Далее, не удивляет уже — но не может не отразиться на оценке работы — и то неожиданное обстоятельство, что при всем объеме труда, претендующего на полноту освещения русского идеализма, на поверку едва ли не все главные представители последнего оказываются в книге отсутствующими. Растянуто излагая многих незначительных и совсем побочных для традиции авторов, книга полностью обходит влиятельнейших и крупнейших — Флоренского, Булгакова, Е. Трубецкого, Карсавина; отсутствуют Эрн (за вычетом абсурдного зачисления в кантианцы), Шпет, еле упоминается Франк (ср. ниже). Это — если о лицах. А в горизонте идей, целиком утерянной оказывается, не говоря уж о прочем, вся русская софиология — истинное ядро русского идеализма, едва ли не единственное и, во всяком случае, крупнейшее философское направление, родившееся в России.

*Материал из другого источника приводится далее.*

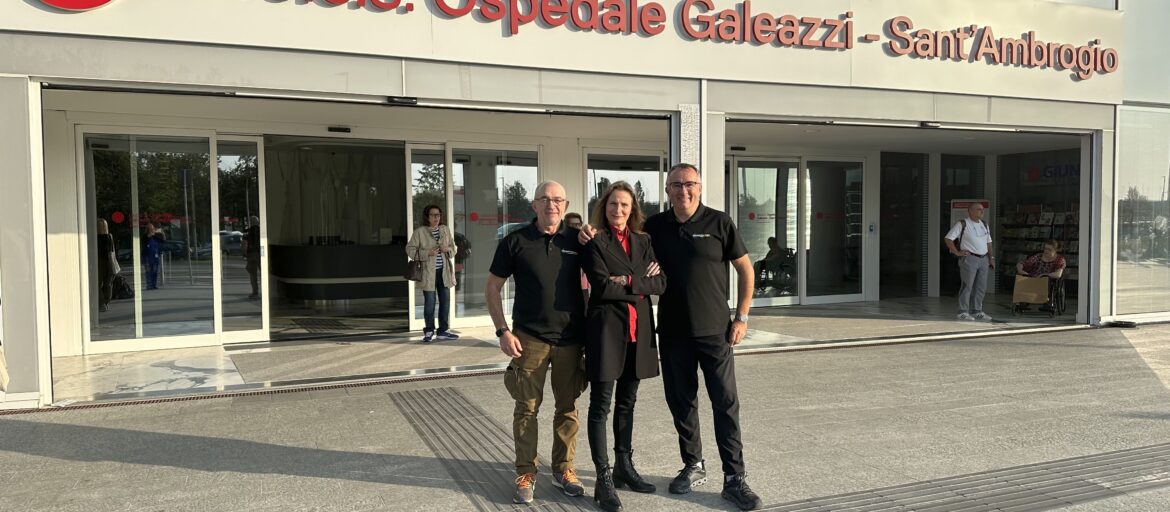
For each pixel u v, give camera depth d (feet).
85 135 27.22
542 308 13.05
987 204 46.55
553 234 13.24
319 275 42.06
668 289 13.44
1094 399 20.51
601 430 12.96
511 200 34.60
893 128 31.45
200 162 29.04
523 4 24.36
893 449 16.10
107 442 16.74
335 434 17.28
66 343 27.12
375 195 51.21
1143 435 17.13
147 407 19.85
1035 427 17.78
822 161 42.68
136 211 28.14
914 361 26.03
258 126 30.07
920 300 44.86
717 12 26.76
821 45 28.27
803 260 42.34
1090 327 33.81
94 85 20.27
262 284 30.50
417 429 17.72
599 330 12.75
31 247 19.60
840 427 17.80
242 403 20.27
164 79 20.74
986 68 31.30
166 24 20.63
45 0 19.42
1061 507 12.85
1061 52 32.55
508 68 24.35
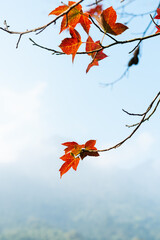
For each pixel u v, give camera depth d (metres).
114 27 1.16
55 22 1.16
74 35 1.18
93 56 1.32
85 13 1.17
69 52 1.20
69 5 1.15
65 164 1.40
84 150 1.41
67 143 1.39
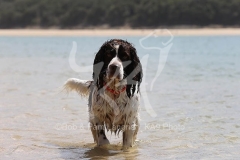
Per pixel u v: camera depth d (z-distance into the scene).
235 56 27.44
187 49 34.94
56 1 89.88
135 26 78.00
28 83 15.86
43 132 9.05
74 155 7.49
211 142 8.22
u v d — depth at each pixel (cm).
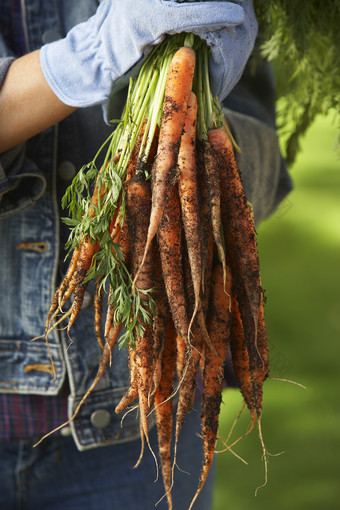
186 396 108
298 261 546
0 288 135
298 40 138
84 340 136
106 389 138
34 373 137
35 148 130
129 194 101
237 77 112
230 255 107
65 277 109
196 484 160
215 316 107
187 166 99
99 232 102
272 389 379
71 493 150
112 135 108
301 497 291
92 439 139
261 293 107
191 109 102
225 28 104
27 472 147
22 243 133
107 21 108
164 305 107
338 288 493
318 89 159
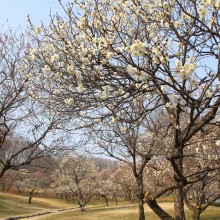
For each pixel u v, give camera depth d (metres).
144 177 19.28
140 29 6.12
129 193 50.53
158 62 4.60
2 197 54.31
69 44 5.62
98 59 5.54
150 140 10.77
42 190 71.00
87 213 29.41
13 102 12.53
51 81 6.17
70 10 6.12
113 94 5.63
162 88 5.26
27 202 53.59
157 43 5.08
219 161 6.71
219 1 4.60
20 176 61.06
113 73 5.58
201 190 12.48
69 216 28.69
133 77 5.55
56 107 6.25
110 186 52.06
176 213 6.51
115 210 29.50
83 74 5.52
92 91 5.59
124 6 5.90
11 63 12.53
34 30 6.48
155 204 6.15
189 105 4.99
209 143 8.58
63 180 52.66
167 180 14.74
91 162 51.59
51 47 6.07
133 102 6.84
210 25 5.02
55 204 56.47
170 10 5.55
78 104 5.73
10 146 15.31
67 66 5.64
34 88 6.89
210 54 5.45
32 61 6.68
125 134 8.05
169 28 5.65
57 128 11.26
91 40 5.61
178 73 4.45
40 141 12.88
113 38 5.78
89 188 50.75
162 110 10.16
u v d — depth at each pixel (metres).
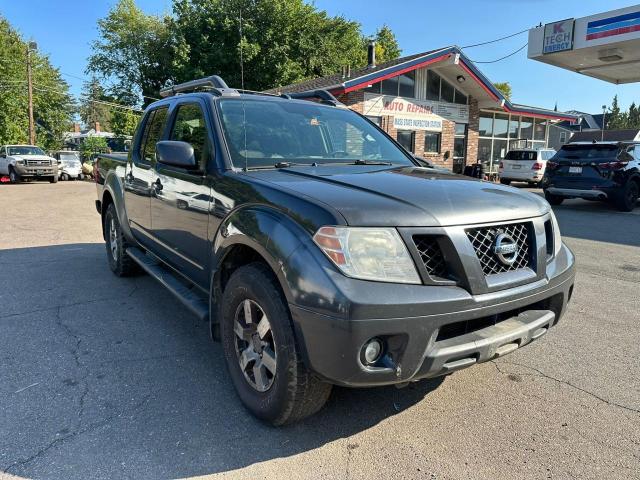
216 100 3.59
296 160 3.43
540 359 3.63
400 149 4.19
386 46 46.16
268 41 30.05
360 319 2.09
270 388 2.57
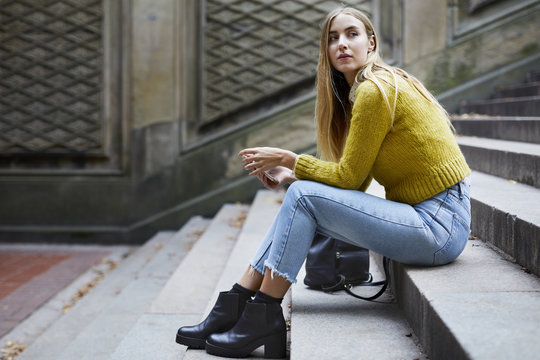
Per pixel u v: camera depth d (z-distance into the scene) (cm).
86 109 700
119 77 696
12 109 698
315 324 235
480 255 258
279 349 228
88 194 707
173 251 566
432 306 189
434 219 231
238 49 695
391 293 277
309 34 691
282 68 693
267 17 692
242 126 696
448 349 169
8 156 705
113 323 394
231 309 237
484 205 285
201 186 702
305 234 226
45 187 707
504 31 698
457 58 698
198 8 691
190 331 241
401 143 229
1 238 709
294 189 229
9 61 695
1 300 497
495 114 606
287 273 225
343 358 199
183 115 698
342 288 280
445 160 231
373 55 246
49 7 689
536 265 223
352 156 226
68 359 339
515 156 372
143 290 461
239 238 459
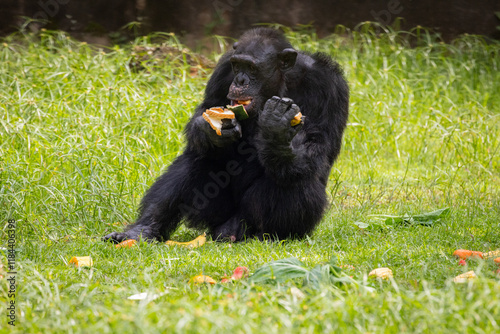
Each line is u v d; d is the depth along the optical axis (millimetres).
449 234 10461
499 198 13922
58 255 8758
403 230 11102
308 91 10773
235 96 10305
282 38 11047
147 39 25859
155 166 14500
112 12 27656
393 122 19906
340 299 5930
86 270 8008
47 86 18938
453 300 5777
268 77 10445
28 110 16500
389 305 5688
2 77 19422
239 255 8891
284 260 7457
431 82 24141
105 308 5773
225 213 11203
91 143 13984
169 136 16250
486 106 23016
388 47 26297
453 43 28922
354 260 8562
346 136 18906
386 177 16641
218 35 28250
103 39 27641
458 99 23594
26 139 14320
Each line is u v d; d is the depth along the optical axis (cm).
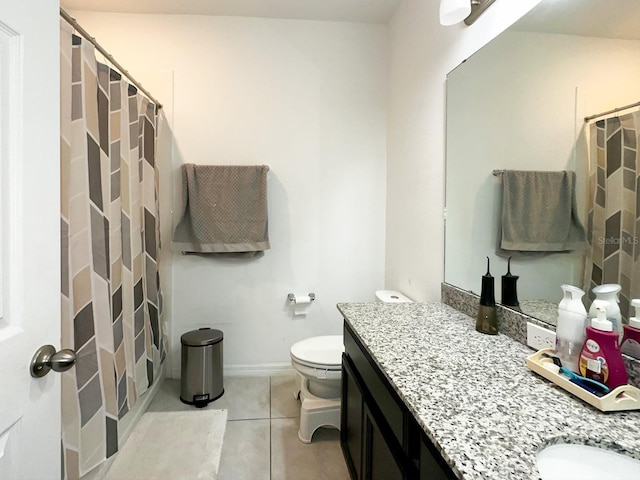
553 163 93
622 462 56
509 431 59
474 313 128
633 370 71
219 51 219
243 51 221
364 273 237
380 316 132
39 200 62
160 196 217
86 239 117
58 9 68
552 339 89
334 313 236
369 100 231
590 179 82
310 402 167
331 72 228
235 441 164
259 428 174
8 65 55
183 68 216
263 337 231
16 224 57
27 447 59
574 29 86
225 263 225
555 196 94
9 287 56
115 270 143
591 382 70
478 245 129
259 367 232
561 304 82
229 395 206
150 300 190
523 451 54
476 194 130
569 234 89
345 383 143
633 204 72
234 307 227
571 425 61
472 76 130
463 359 90
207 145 220
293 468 147
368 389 108
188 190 208
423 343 102
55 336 67
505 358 91
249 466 148
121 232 151
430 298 167
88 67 119
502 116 114
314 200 230
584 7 83
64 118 107
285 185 227
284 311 232
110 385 130
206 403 195
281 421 181
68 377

И в своем происхождении, и в развитии русский идеализм сохранял тесные, многообразные связи с христианской религией: с ее догматикой, учением о церкви, богословием и православным, и западным. Поэтому серьезная эрудиция в религиозных вопросах — одно из самых необходимых условий того, чтобы понимать русскую философию и судить о ней. Напротив, труд М. несет на себе печать глубочайшего невежества в вопросах религии. Следующий пример достаточно красноречив: «Уже Ф. Штраус и Бр. Бауэр неопровержимо доказали, что это евангелие (Евангелие от Иоанна) — наиболее мистичное из всех синоптиков» (с. 459). Неизбежное следствие религиозного невежества — неспособность отличить в этой сфере общее от особенного, новое от старого, частное мнение — от общепризнанных устоев. Чтение профессора М. —тяжелое и невеселое дело; и все же нельзя не развеселиться, когда ученый автор цитирует с атеистической похвалою, как дерзкое вольнодумство и «смерть теологии» ...парафраз общеизвестного изречения апостола Павла (с. 477—78). В этой же связи (и не только в этой) нужно сказать и о так называемом «светском богословии». Это — крупный и очень характерный элемент русской духовной традиции, с которым связаны многие ее важные вехи, от «Философических писем» Чаадаева до «Света Невечернего» Булгакова. Автор, как кажется, вообще не ведает о его существовании и, ощупью набредя на одного из его представителей, В.И. Несмелова, писавшего уже на грани нашего века, приписывает ему первооткрывательство всех вечных тем и вопросов «светского богословия», давно обсуждавшихся, скажем, Хомяковым и Киреевским.